Notes on Computer Vision A Modern Approach 2E

A: What do you want from me?

What should I know to consider myself expert in CV?

A: How an object is separated from its background?

An object is separated from its background in an image by an occluding contour.

A: What would you want from Chapter 1?

Chapter 1 is about cameras and their parameters. I don't like to learn much about these at the moment.

A: What would you want from Chapter 2?

Chapter 2 is about light and shading. It's also about cameras and looks like to build on chapter 1. I don't like to learn about it at the moment.

A: What are linear filters?

Linear filters are convolution based filters, like Gaussian. The chapter tells the theoretical basis of these filters.

A: What are local features?

Local features are (mostly) gradient based features which are computed using colvolving a derivation filter. SIFT, HoG are examples of such features.
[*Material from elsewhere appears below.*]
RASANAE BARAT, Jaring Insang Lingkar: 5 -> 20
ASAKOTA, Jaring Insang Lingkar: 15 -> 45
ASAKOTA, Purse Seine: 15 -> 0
We can also have orientation histograms for images.

A: How may I capture texture information?

The unit of information in textures is called texton. They can be produced by the response of certain filters. There are many different filters and their responses change very much. There are also techniques for discovering textons. For holes and image generation, texton synthesis is also possible.

A: How HoG works?

It's a variant of SIFT, but normalization occurs locally so that lower contrast are caught better in HoG.
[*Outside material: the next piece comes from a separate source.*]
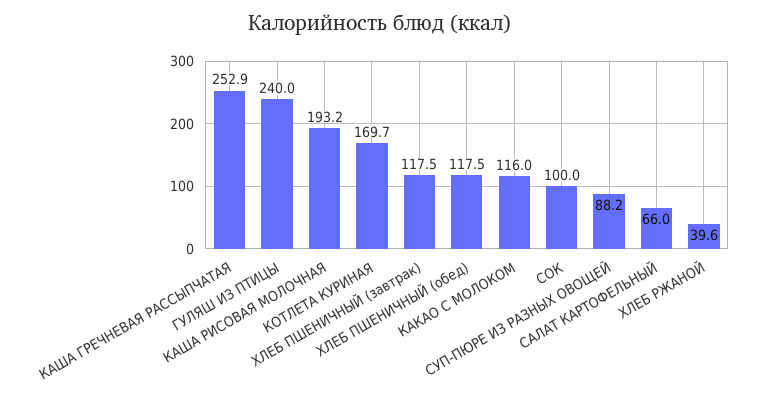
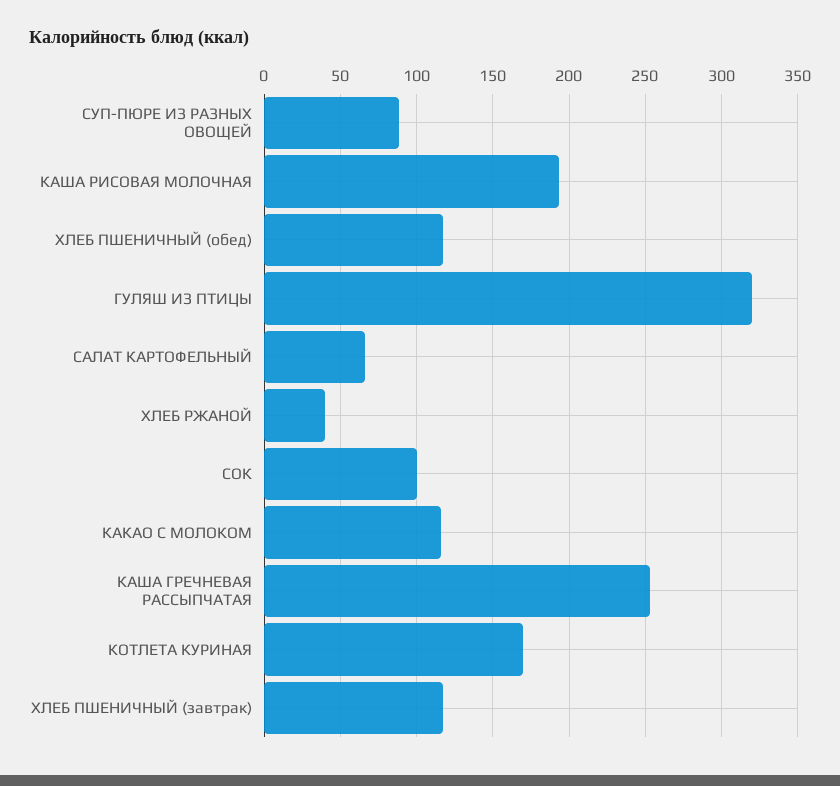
ГУЛЯШ ИЗ ПТИЦЫ: 240 -> 320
A: How textons are discovered?

Textons can be discovered using predefined filters. Response to these filters can be used to identify textons.
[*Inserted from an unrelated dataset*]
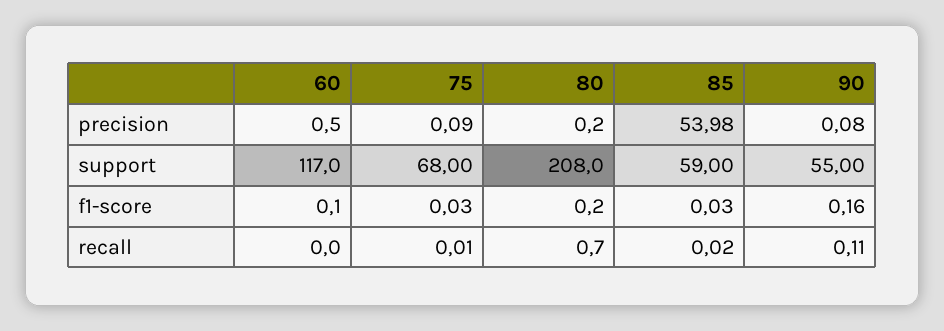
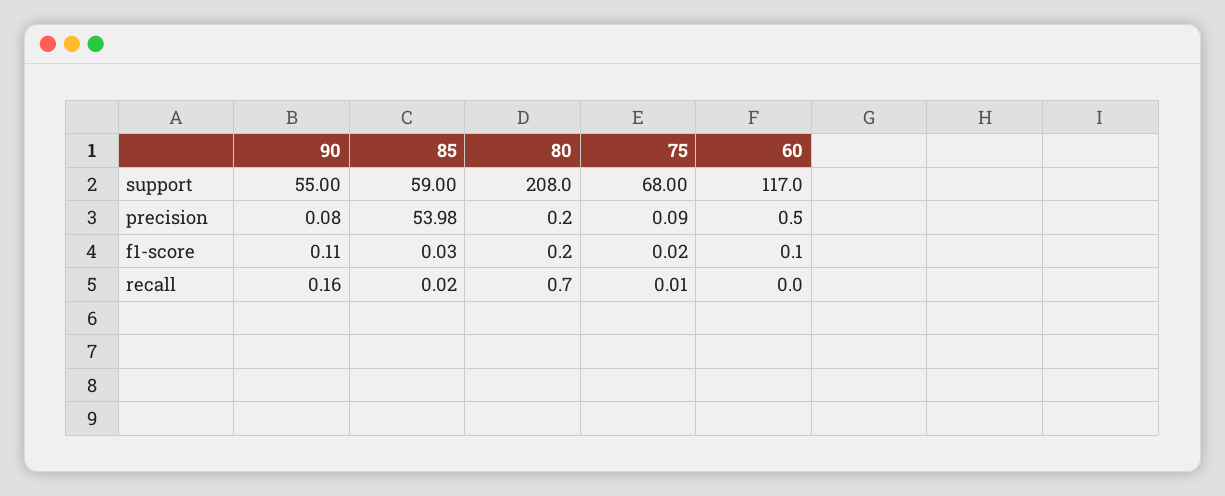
75, f1-score: 0.03 -> 0.02
90, f1-score: 0.16 -> 0.11
90, recall: 0.11 -> 0.16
A: What can I learn about document recognition?

Mid Level Vision may be important. Classification chapters. Registration. Curve and line fitting.

A: How curve fitting works?

The methods for fitting curves is complex and does not result in robust solutions. It might be preferable to represent the curve as a set of line segments to overcome this.

A: How line fitting works?

Lines are fit using least squares method. In the first version, only the vertical distances to lines are considered. In the second version, total distance (perpendicular distance) is considered.

A: What are the approaches in segmentation?

I only took a look at gestalt ideas.

A: Which classification approaches are discussed?

There is not much info about this. I'm fed up with the book.